*** Opening Material for this exercise ***

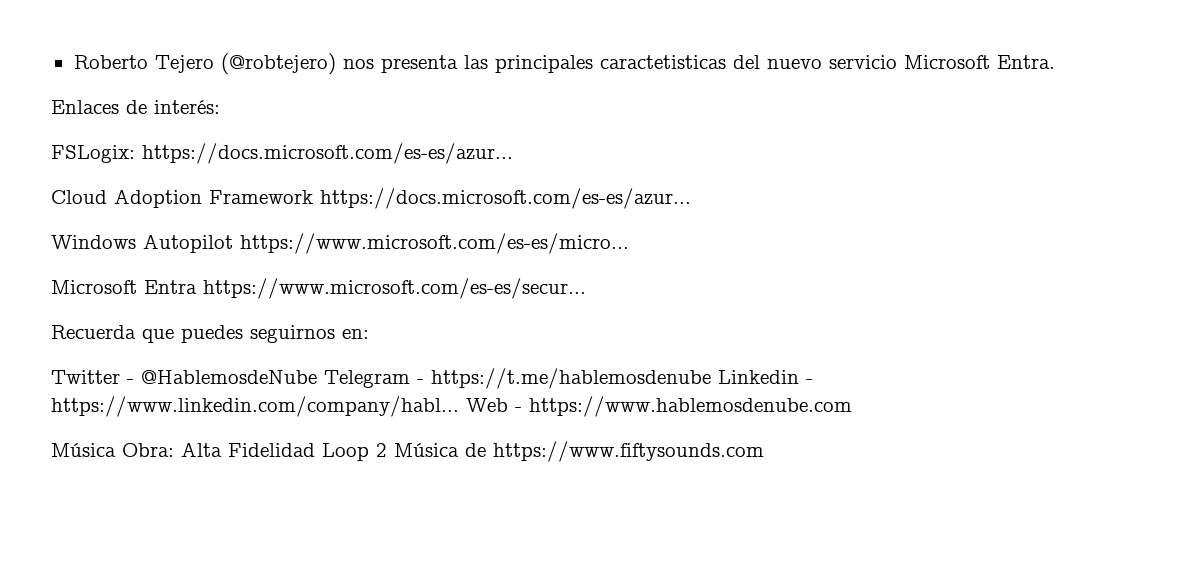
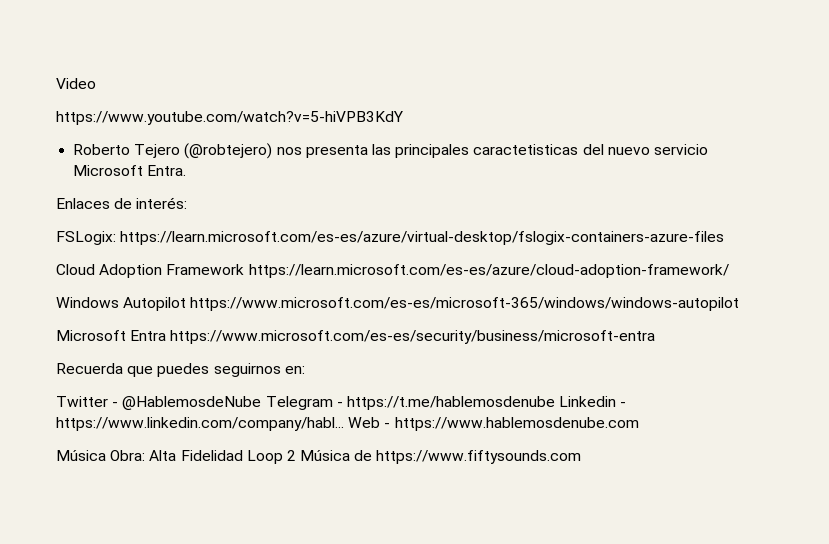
(73, 62) none -> [56,78,96,89] [56,111,403,125] Video // https://www.youtube.com/watch?v=5-hiVPB3KdY //
[142,143,513,164] https://docs.microsoft.com/es-es/azur... -> [120,231,725,245] https://learn.microsoft.com/es-es/azure/virtual-desktop/fslogix-containers-azure-files
[320,188,691,209] https://docs.microsoft.com/es-es/azur... -> [248,264,729,278] https://learn.microsoft.com/es-es/azure/cloud-adoption-framework/
[240,233,629,254] https://www.microsoft.com/es-es/micro... -> [190,297,740,311] https://www.microsoft.com/es-es/microsoft-365/windows/windows-autopilot
[203,278,586,299] https://www.microsoft.com/es-es/secur... -> [170,330,656,344] https://www.microsoft.com/es-es/security/business/microsoft-entra

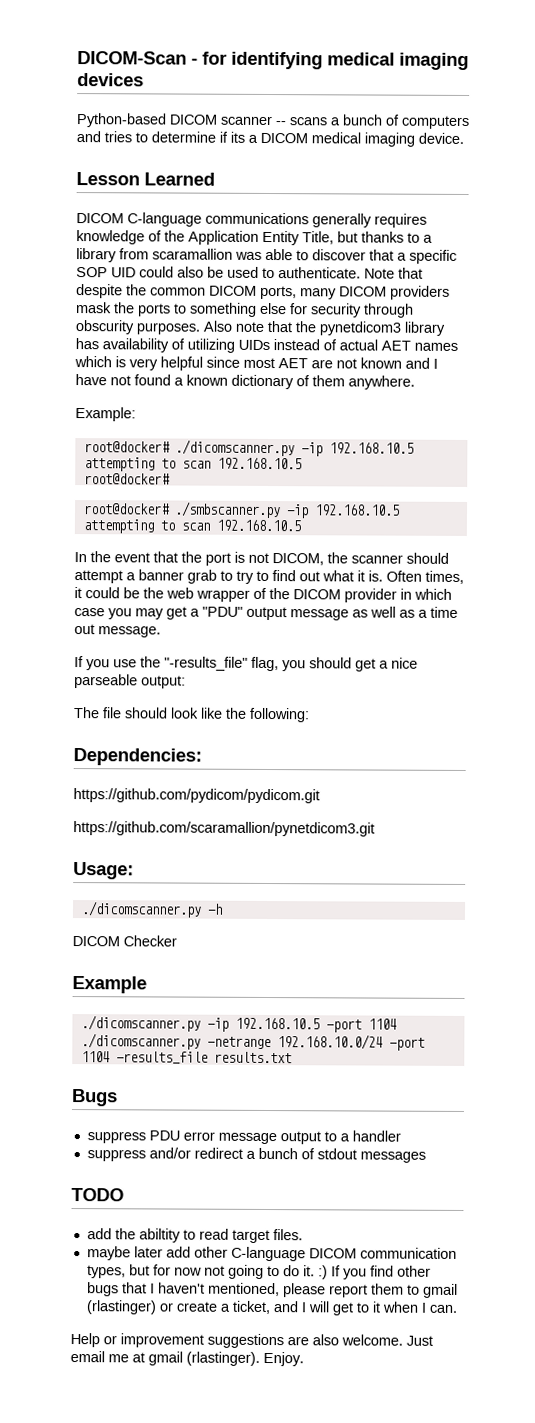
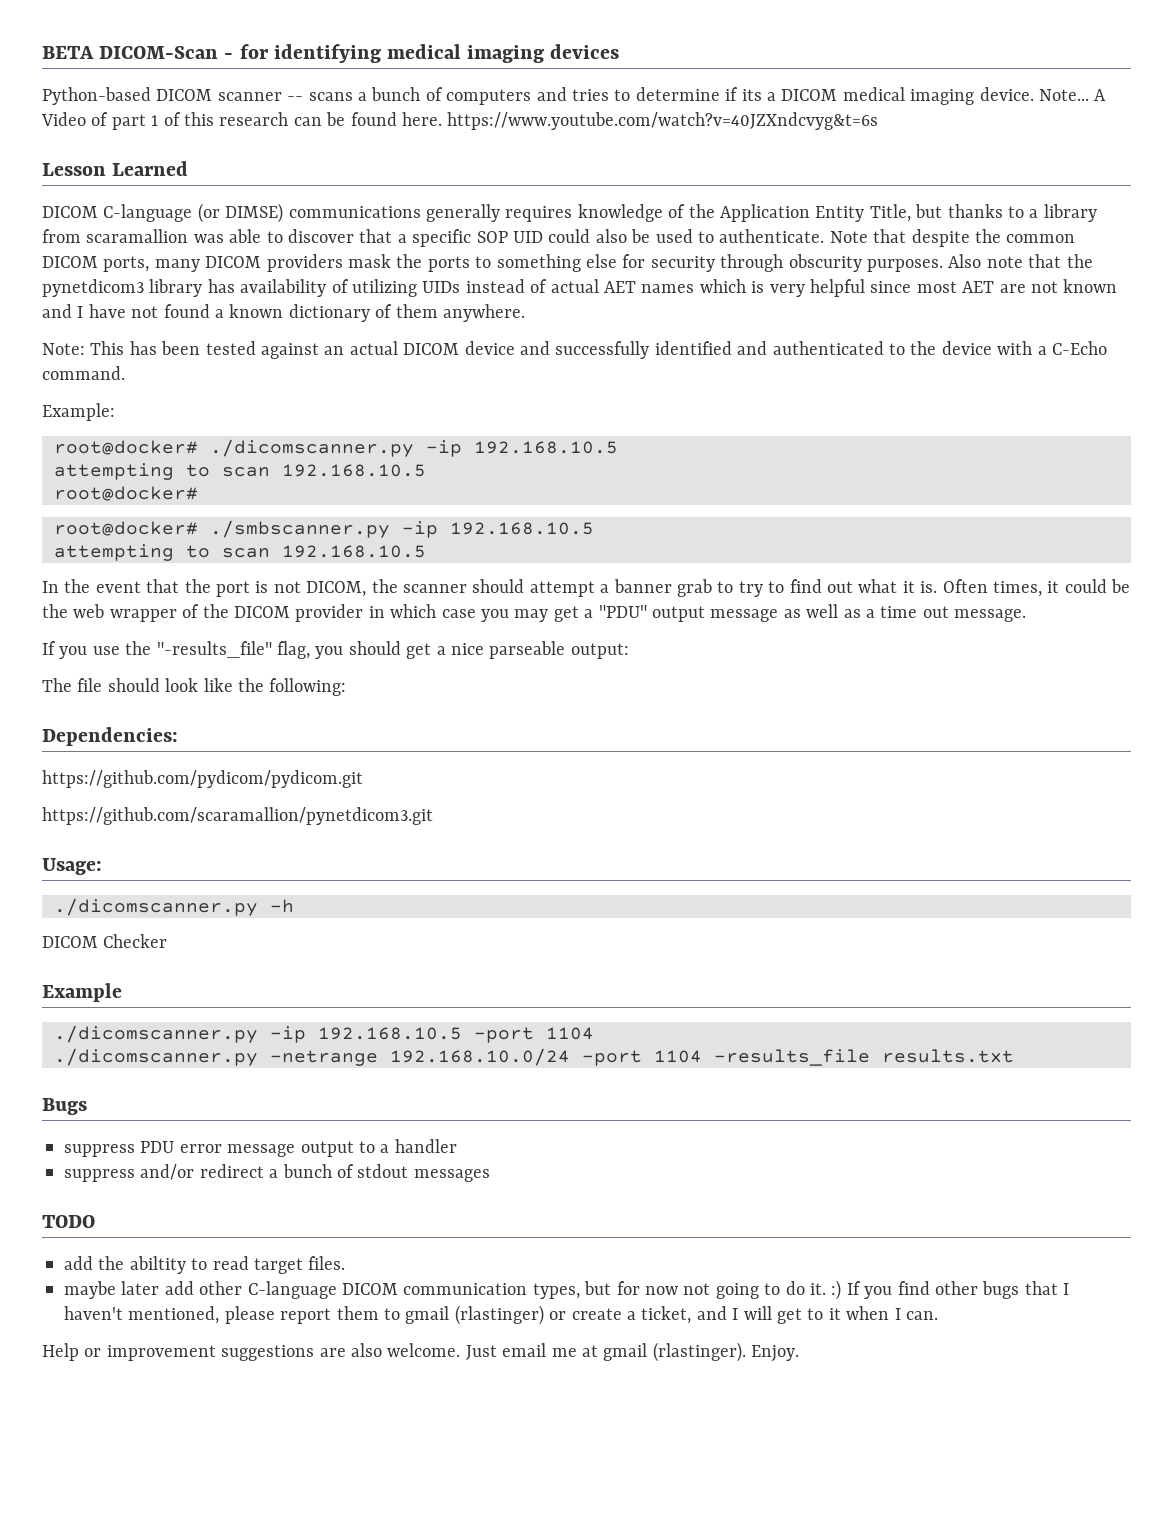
(77, 58) none -> [42,46,94,59] BETA
(464, 138) none -> [1038,89,1107,101] [41,112,879,130] Note... A Video of part 1 of this research can be found here. https://www.youtube.com/watch?v=40JZXndcvyg&t=6s
(202, 219) none -> [197,203,284,223] (or DIMSE)
(415, 382) none -> [42,341,1107,359] [42,366,125,380] // Note: This has been tested against an actual DICOM device and successfully identified and authenticated to the device with a C-Echo command.

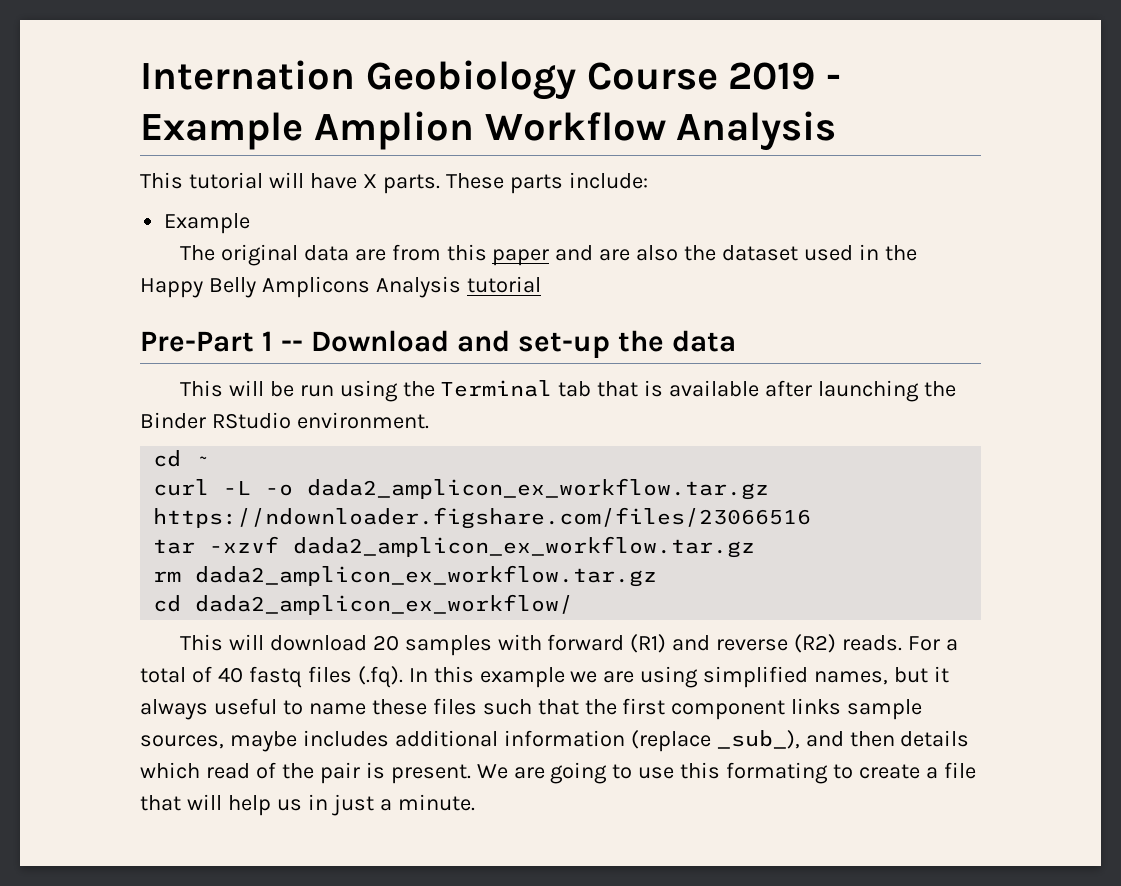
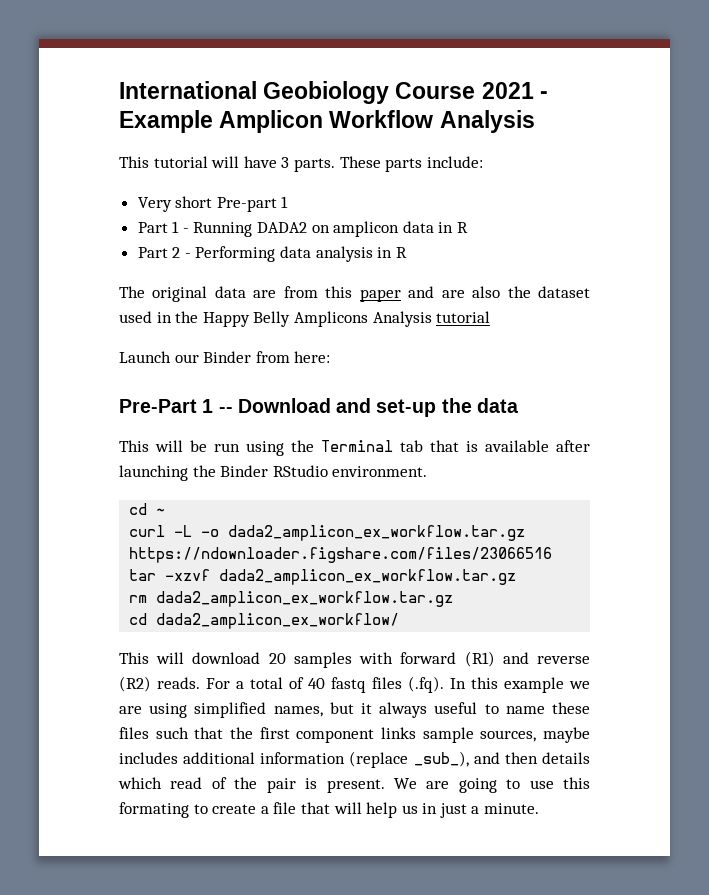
[140,60,355,90] Internation -> [119,81,257,99] International
[728,62,816,90] 2019 -> [481,82,534,99] 2021
[313,111,474,150] Amplion -> [219,110,324,133] Amplicon
[362,174,377,188] X -> [281,157,290,168] 3
[164,213,251,234] Example -> [137,196,289,212] [137,221,469,237] [137,246,407,262] Very short Pre-part 1 // Part 1 - Running DADA2 on amplicon data in R // Part 2 - Performing data analysis in R
(541, 284) none -> [119,351,331,363] // Launch our Binder from here:

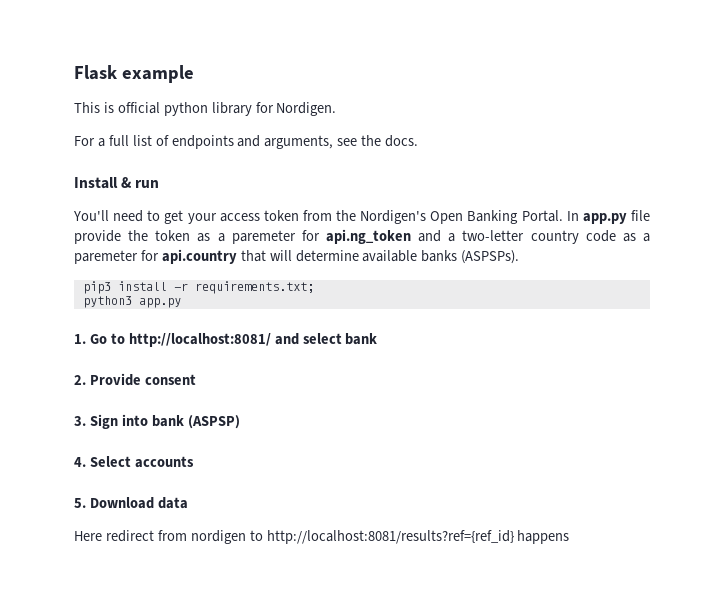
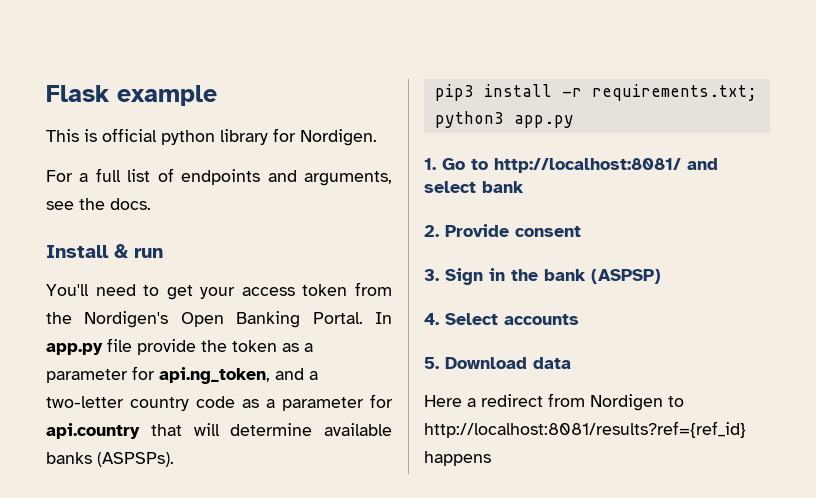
[231,229,411,244] paremeter for api.ng_token -> [46,366,270,384] parameter for api.ng_token,
[74,250,138,264] paremeter -> [282,397,364,411] parameter
[121,414,148,426] into -> [489,268,538,281] in the
(102, 536) none -> [467,398,476,407] a
[190,530,246,544] nordigen -> [590,394,663,411] Nordigen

*** Closing Material for this exercise ***

— Job —
Look above for the line with "[320,188,691,209] https://docs.microsoft.com/es-es/azur... ->" and the line with "[313,111,474,150] Amplion ->". Give again exactly those two lines and all lines between them, pictures excluded.

— Response box —
[320,188,691,209] https://docs.microsoft.com/es-es/azur... -> [248,264,729,278] https://learn.microsoft.com/es-es/azure/cloud-adoption-framework/
[240,233,629,254] https://www.microsoft.com/es-es/micro... -> [190,297,740,311] https://www.microsoft.com/es-es/microsoft-365/windows/windows-autopilot
[203,278,586,299] https://www.microsoft.com/es-es/secur... -> [170,330,656,344] https://www.microsoft.com/es-es/security/business/microsoft-entra

(77, 58) none -> [42,46,94,59] BETA
(464, 138) none -> [1038,89,1107,101] [41,112,879,130] Note... A Video of part 1 of this research can be found here. https://www.youtube.com/watch?v=40JZXndcvyg&t=6s
(202, 219) none -> [197,203,284,223] (or DIMSE)
(415, 382) none -> [42,341,1107,359] [42,366,125,380] // Note: This has been tested against an actual DICOM device and successfully identified and authenticated to the device with a C-Echo command.

[140,60,355,90] Internation -> [119,81,257,99] International
[728,62,816,90] 2019 -> [481,82,534,99] 2021
[313,111,474,150] Amplion -> [219,110,324,133] Amplicon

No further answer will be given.